ПРИВЕДЁННЫЙ ОТРЫВОК:
########################################

Во имя Неба не сердитесь на меня за этот опрометчивый поступок, если он таковой, что было совершенно непроизвольно с моей стороны, за что я горько упрекаю себя. О, пожалуйста, простите меня, умоляю вас, и защитите моё дело перед дорогой Кэтрин, которая, боюсь, тоже должна злиться на меня. Я был бы [в отчаянии] безутешным, если бы вы обе обижались на меня за это.
Узнав [от неё], что вы любите шоколад, позвольте мне предложить вам немного и добавить к нему небольшой сувенир, который я осмеливаюсь просить вас принять от меня. Пусть он иногда напоминает вам о друге, который навсегда останется благодарным и преданным вам. Искренне ваш Александр».
Вскоре «дипломатическая» переписка прекратилась, так как было решено: чтобы пресечь возможные сплетни и слухи, Катя и чета Долгоруких должны покинуть холодную и снежную столицу «как можно скорее».

########################################

ПРЕДОСТАВЛЕННЫЙ МАТЕРИАЛ:
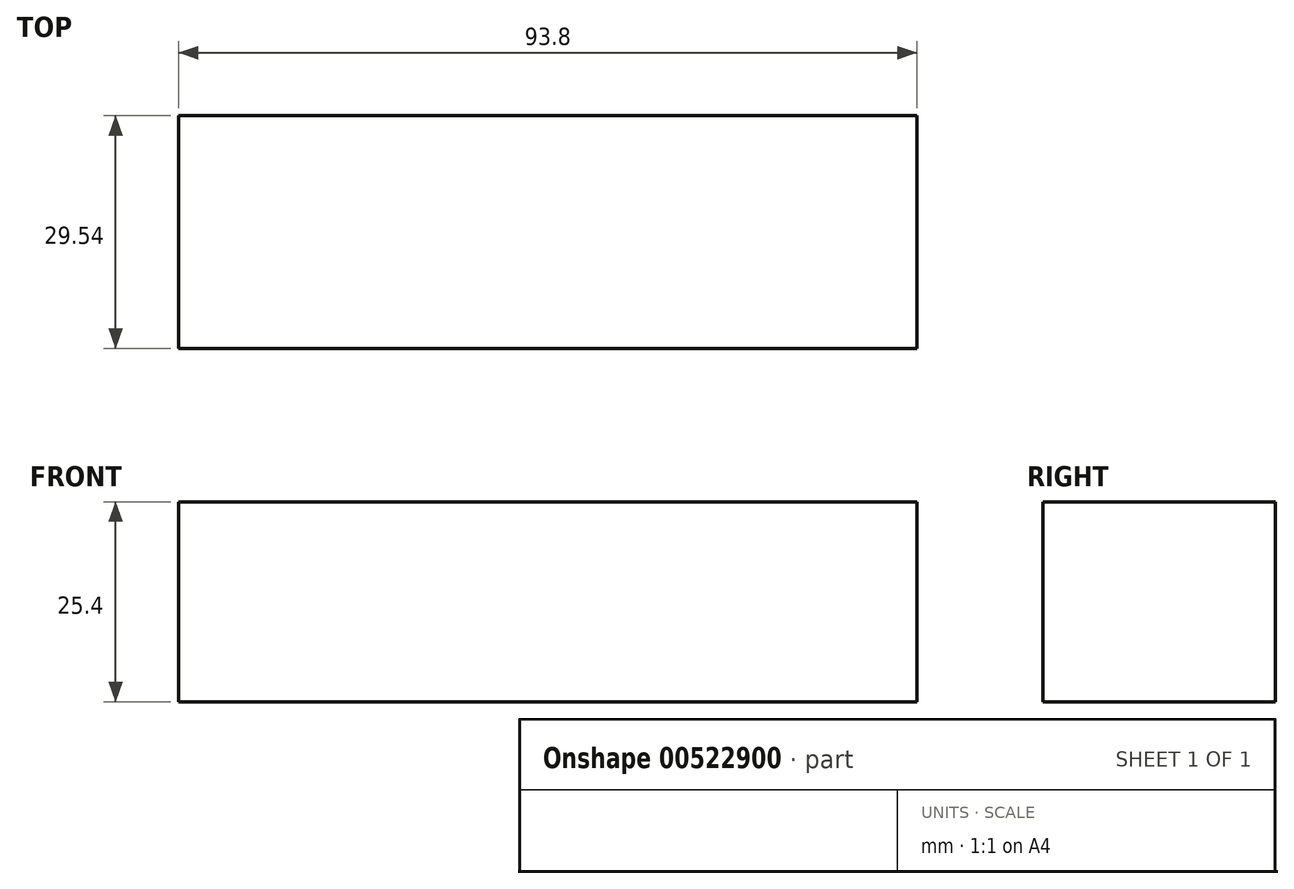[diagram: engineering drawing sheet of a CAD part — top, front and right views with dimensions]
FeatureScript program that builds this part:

########################################

ВАШЕ ЗАДАНИЕ: Воспроизведите без изменений часть приведённого отрывка, начиная со слов «Во имя Неба» и продолжая вплоть до слов «меня за это.».

ОТВЕТ НА ЗАДАНИЕ:
Во имя Неба не сердитесь на меня за этот опрометчивый поступок, если он таковой, что было совершенно непроизвольно с моей стороны, за что я горько упрекаю себя. О, пожалуйста, простите меня, умоляю вас, и защитите моё дело перед дорогой Кэтрин, которая, боюсь, тоже должна злиться на меня. Я был бы [в отчаянии] безутешным, если бы вы обе обижались на меня за это.